Friday, February 26, 2010


It felt awful the way Susan and Abigail used the word “us,” including me as “one of us”. Though when I was 16 I might have been overjoyed if anyone except a dumb jock or a dumb Republican or a good-taste wasp has included me in the “one of us line.”

Not that I sympathized with religious people. For this was area in which my views had been fixed since night in the summer of 1951

That night I was alone with my twin Peter in a second class compartment (the parents and Grandmother Clark were up in first) on a train from Venice to Paris going through Switzerland. In daylight we had come up along the Italian Riviera, which I had not known existed, over and again coming suddenly out of tunnels into bright red-roofed seaside resorts, dazzled by those bright tile roofs and gleaming white walls and yellow flowers and the brilliant azure and green and blue sea that met the mountains, passing by the gates of white-washed hotels that looked like places where people fell in love in tantalizingly dangerous ways that were in my head my head if not my experience. Then, after another tunnel, the longest yet, we were in high Swiss valleys as night was falling.

We bought chewy, honeyed Toblerone chocolate, still unknown in America, and crusty ham sandwiches, from out the train window at the little Swiss mountain stations. I started reading” The Importance of Living," a kind of popular introduction to the Orient written by a former Shanghai Methodist named LinYutang. I had picked it up early in the summer in Paris, where we had gone before Venice, and now were headed back to Paris again. I had found it on the Rue de Rivoli in an English language book store that had the banned-in-America books of D.H. Lawrence and James Joyce and Henry Miller. To me it was in some ways as exciting as all these other books though it was the only one that did not fit with the grainy black and white photos of nude ladies we'd purchased like buyers of contraband from street sellers along the seine.

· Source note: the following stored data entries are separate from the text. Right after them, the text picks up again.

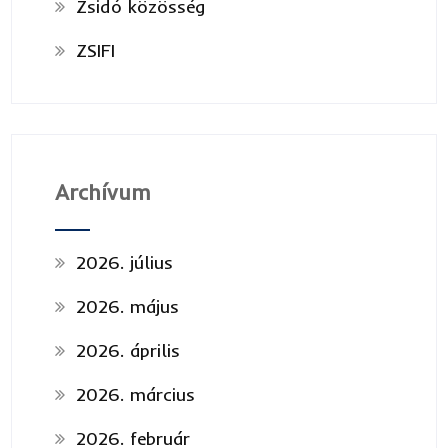
Zsidó közösség
ZSIFI
Archívum
2026. július
2026. május
2026. április
2026. március
2026. február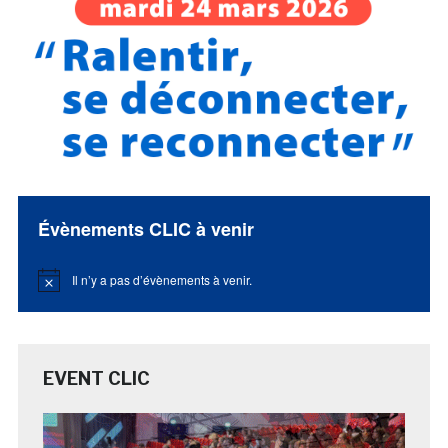
Évènements CLIC à venir
Il n’y a pas d’évènements à venir.
Notice
EVENT CLIC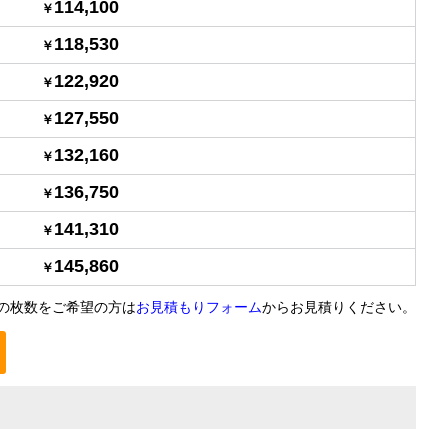
114,100
118,530
122,920
127,550
132,160
136,750
141,310
145,860
の枚数をご希望の方は
お見積もりフォーム
からお見積りください。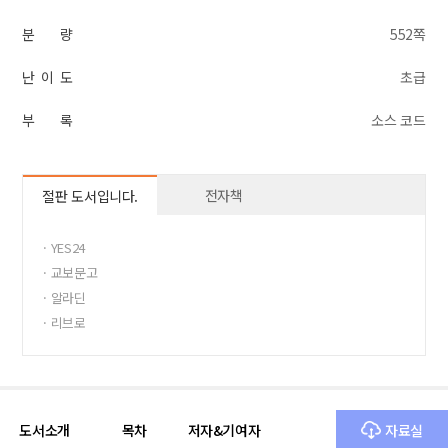
분 량
552쪽
난 이 도
초급
부 록
소스 코드
전자책
절판 도서입니다.
· YES24
· 교보문고
· 알라딘
· 리브로
· 11번가 도서
· 반디앤루니스
도서소개
목차
저자&기여자
자료실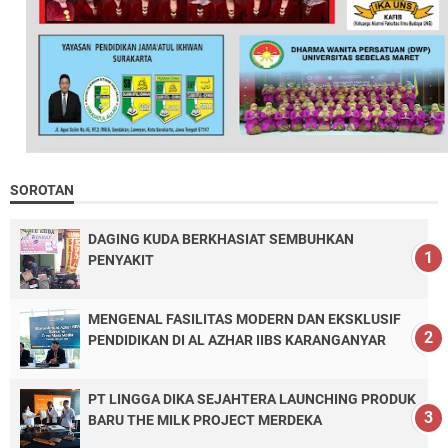
SOROTAN
DAGING KUDA BERKHASIAT SEMBUHKAN
PENYAKIT
MENGENAL FASILITAS MODERN DAN EKSKLUSIF
PENDIDIKAN DI AL AZHAR IIBS KARANGANYAR
PT LINGGA DIKA SEJAHTERA LAUNCHING PRODUK
BARU THE MILK PROJECT MERDEKA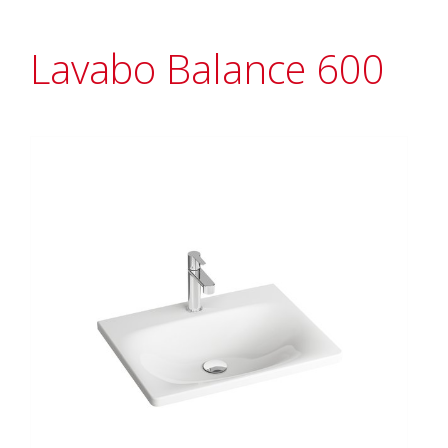
Lavabo Balance 600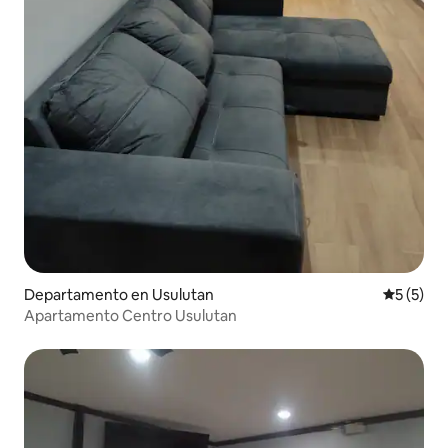
Departamento en Usulutan
Calificac
5 (5)
Apartamento Centro Usulutan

I read it as amazing relief from the trapped feeling that had descended on me and not left even as I was devouring art in the Jeu de Paum and watching pretty girls dance nude at the Olympia, while fantasizing about staying on a in Paris to be a poet -- so far away from deadly conservatism and that family that I wanted to love but did not seem to much love me. Especially not when I was stuck with them all summer. My brother and I did not even have our own passports, we were on our mothers’. Which was fine for my brother who seemed the center of their worlds again, the good boy who would do them proud unlike his trouble-making twin -- I had recently gone from dumb and bad to merely bad - me. The horror when thrown close with the family again to find it was as if nothing has happened in all these years, all those triumphs on exams and with the school paper and in debating, debating and with girls and with even academics, me, who until the past two years had known I was the outsider, the dumb impossible twin whom no one would ever believe. And now I was right back there again.

The son of a Methodist minister, Lin at the time he wrote this book had decided, he was in favor of what he called paganism. In describing his reasons for rejecting Christianity he spoke of an aesthetic conception of God in which the deity – unlike the God of the Christians – could not be begged for small presents, and would certainly not male an ocean wind blow a sailing ship the way a prayerful believer wanted and against anyone sailing the other way.

His ocean wind line pushed me over the edge I had been approaching: not only would I not pray, I would never trust any god, or any person. And this seemed to me to mean life could to on It was a huge relief. So, unless required by a school, I did not enter a church for any reason other than tourism from then until this time now, when the Met felt like a church, and I wished I could banish the Roman room to the same small place as the those really comic gargoyles on Notre Dame.